Àl'époque où il dirigeait son pays, le dramaturge et ex-dissident tchèque Vaclav Havel avait l'habitude d'ouvrir les jardins du palais présidentiel au grand public, les jours de fête. On l'y voyait parfois, vêtu de son éternel jeans, en train de servir de la bière et des saucisses aux passants.

C'est tout un contraste avec le président nord-coréen Kim Jong-il, qui voyageait avec faste, se faisant livrer des homards vivants par hélicoptère.
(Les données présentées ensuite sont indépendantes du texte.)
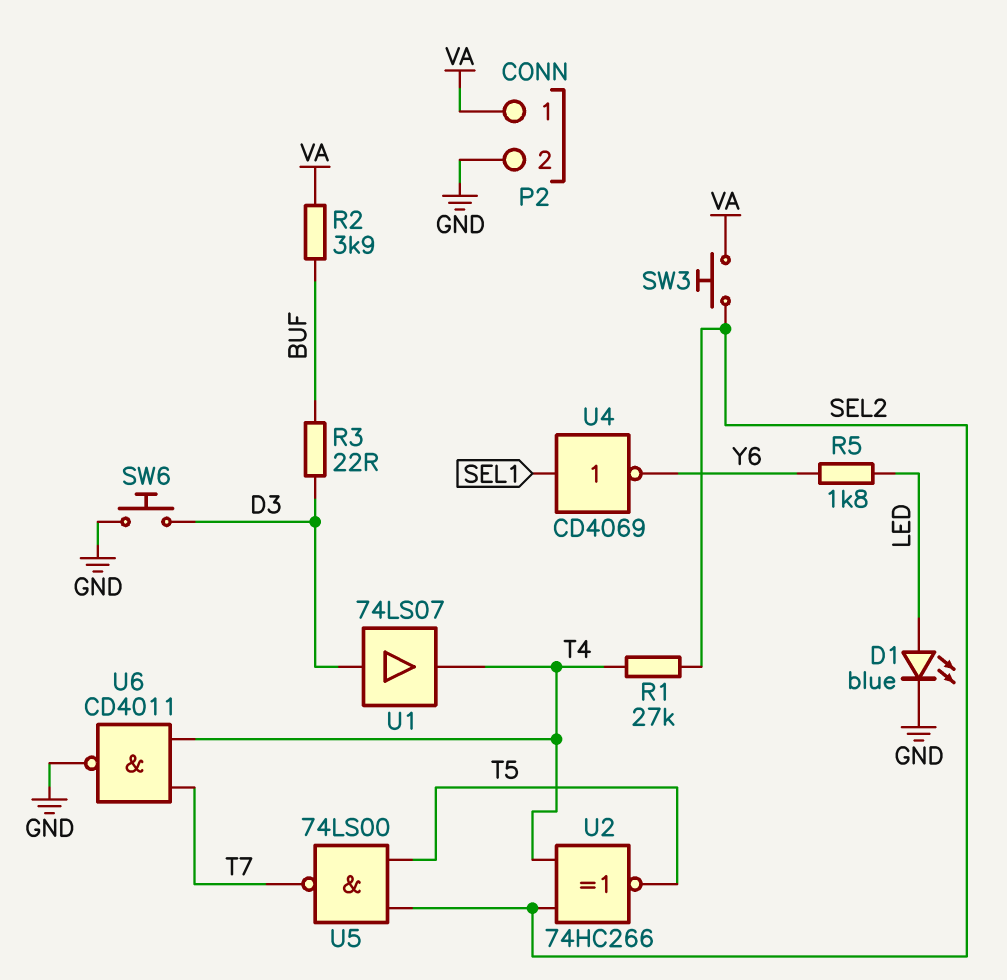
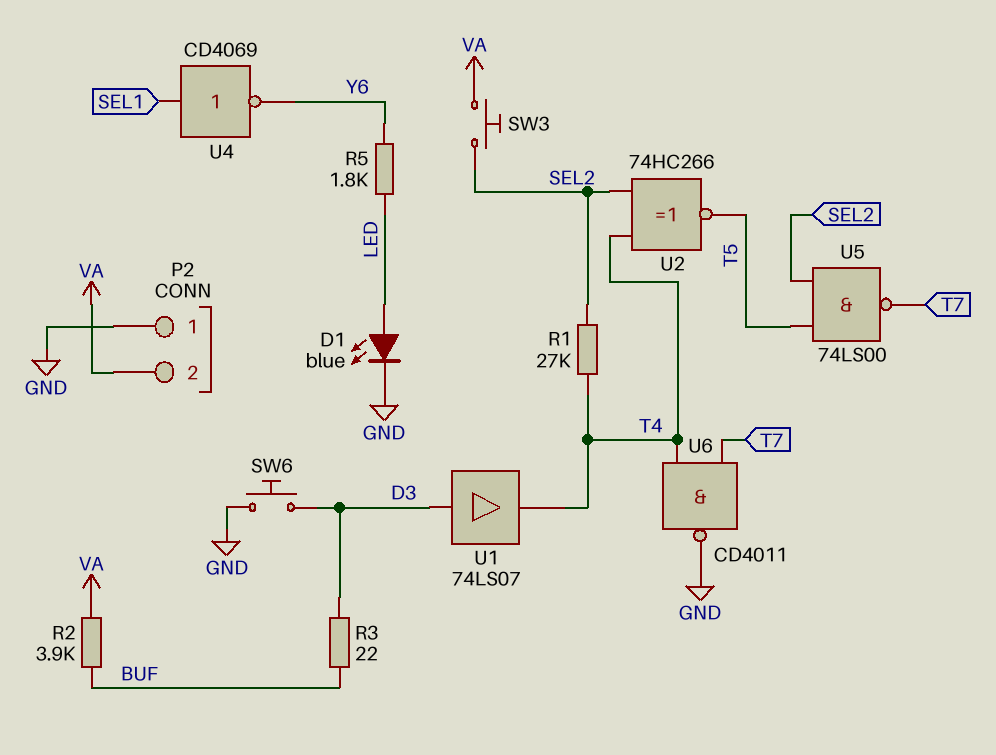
P2 pin 1: VA -> GND
P2 pin 2: GND -> VA

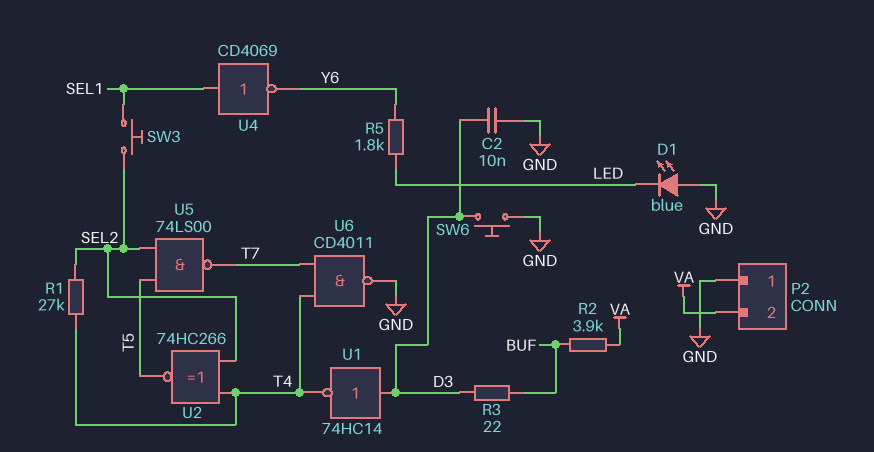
C2: none -> 10nF (D3, GND)
D1: LED blue (A LED, K GND) -> LED blue (A GND, K LED)
SW3: button (SEL2, VA) -> button (SEL1, SEL2)
U1: buffer 74LS07 (in D3, out T4) -> NOT 74HC14 (in D3, out T4)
Et qui se décrivait comme un être quasi divin, dont la naissance a été marquée par l'apparition d'une étoile et d'un double arc-en-ciel...

Difficile d'imaginer deux politiciens plus différents l'un de l'autre que l'ont été ces deux hommes, qu'une étrange ironie du destin a fait mourir à quelques heures d'intervalle, le week-end dernier.

Longtemps pessimiste quant aux chances de voir un jour s'effondrer le régime communiste qu'il abhorrait, Vaclav Havel n'avait jamais aspiré à diriger son pays. Quand son ami et dissident polonais Adam Michnik lui avait prédit qu'il accéderait un jour à la présidence, il en avait ri, comme on rit d'une bonne blague. Relâché de prison quelques mois avant la chute du mur de Berlin, il est tombé dans la politique par accident, comme suite logique de son engagement et de son courage.

Kim Jong-il n'avait, lui, rien d'un président accidentel. Dès son plus jeune âge, son père, Kim Il-sung, l'avait préparé aux plus hautes fonctions. Il a mis une quinzaine d'années à grimper les échelons, à l'ombre de papa.

En une sorte de yin et de yang de la politique, Kim Jong-il et Vaclav Havel ont été animés tout au long de leur vie par des principes aussi diamétralement opposés que possible. Rien n'est plus précieux que la vérité, clamait Vaclav Havel, qui dénonçait l'érosion morale associée à la dictature.

Potentat aux commandes du pays le plus fermé de la planète, Kim Jong-il a nourri une propagande tissée de mensonges grossiers - et terriblement efficaces. Si bien que parmi les Nord-Coréens qui sanglotaient dans les rues de Pyongyang, hier, plusieurs lui vouaient une admiration réelle, estime Barthélémy Courmont, directeur associé de la Chaire Raoul-Dandurand de l'UQAM.

Selon ce spécialiste de la Corée du Nord, avec son appareil de désinformation, Kim Jong-il a réussi à infantiliser son peuple. Et à le persuader qu'il en était le sauveur, le protégeant contre la famine, les méchants Sud-Coréens et les États-Unis. Comme dans une célèbre scène du roman 1984, de George Orwell, les Nord-Coréens ont fini par vraiment penser que deux plus deux, ça fait cinq...

L'intelligence du coeur contre l'oppression bête et brutale. Les droits individuels contre la forme la plus extrême de collectivisme. L'ouverture au monde contre la réclusion d'un pays tellement fermé sur lui-même qu'au moment où s'amorce sa transition, les meilleurs experts ont bien de la peine à imaginer ce qui l'attend dans un proche avenir.

Selon Barthélémy Courmont, deux scénarios sont possibles. Peut-être que l'énigmatique héritier du pouvoir, Kim Jong-un, réussira à imposer son autorité à ceux qui tirent les ficelles en coulisse. Et que pour y parvenir, il fléchira les muscles et tirera quelques missiles, selon le scénario bien éprouvé par son père. Ou alors il n'y parviendra pas, et le régime nord-coréen commencera à craquer, sous la pression de luttes intestines. Mais en l'absence de la moindre information fiable, il est tout simplement impossible de faire la moindre prédiction que ce soit.

L'histoire retiendra de Vaclav Havel le rôle de premier plan qu'il a joué dans une révolution pacifique qui a permis à son pays d'accéder à la liberté, avant de se scinder en deux par un divorce à l'amiable. C'est assez rare, comme le prouvent les lendemains révolutionnaires difficiles en Égypte ou en Libye, pays qui auraient eu bien besoin de leaders de cette trempe.

Quant à Kim Jong-il, on se souviendra de lui comme d'un président qui a laissé son peuple crever de faim, tout en le berçant de mensonges.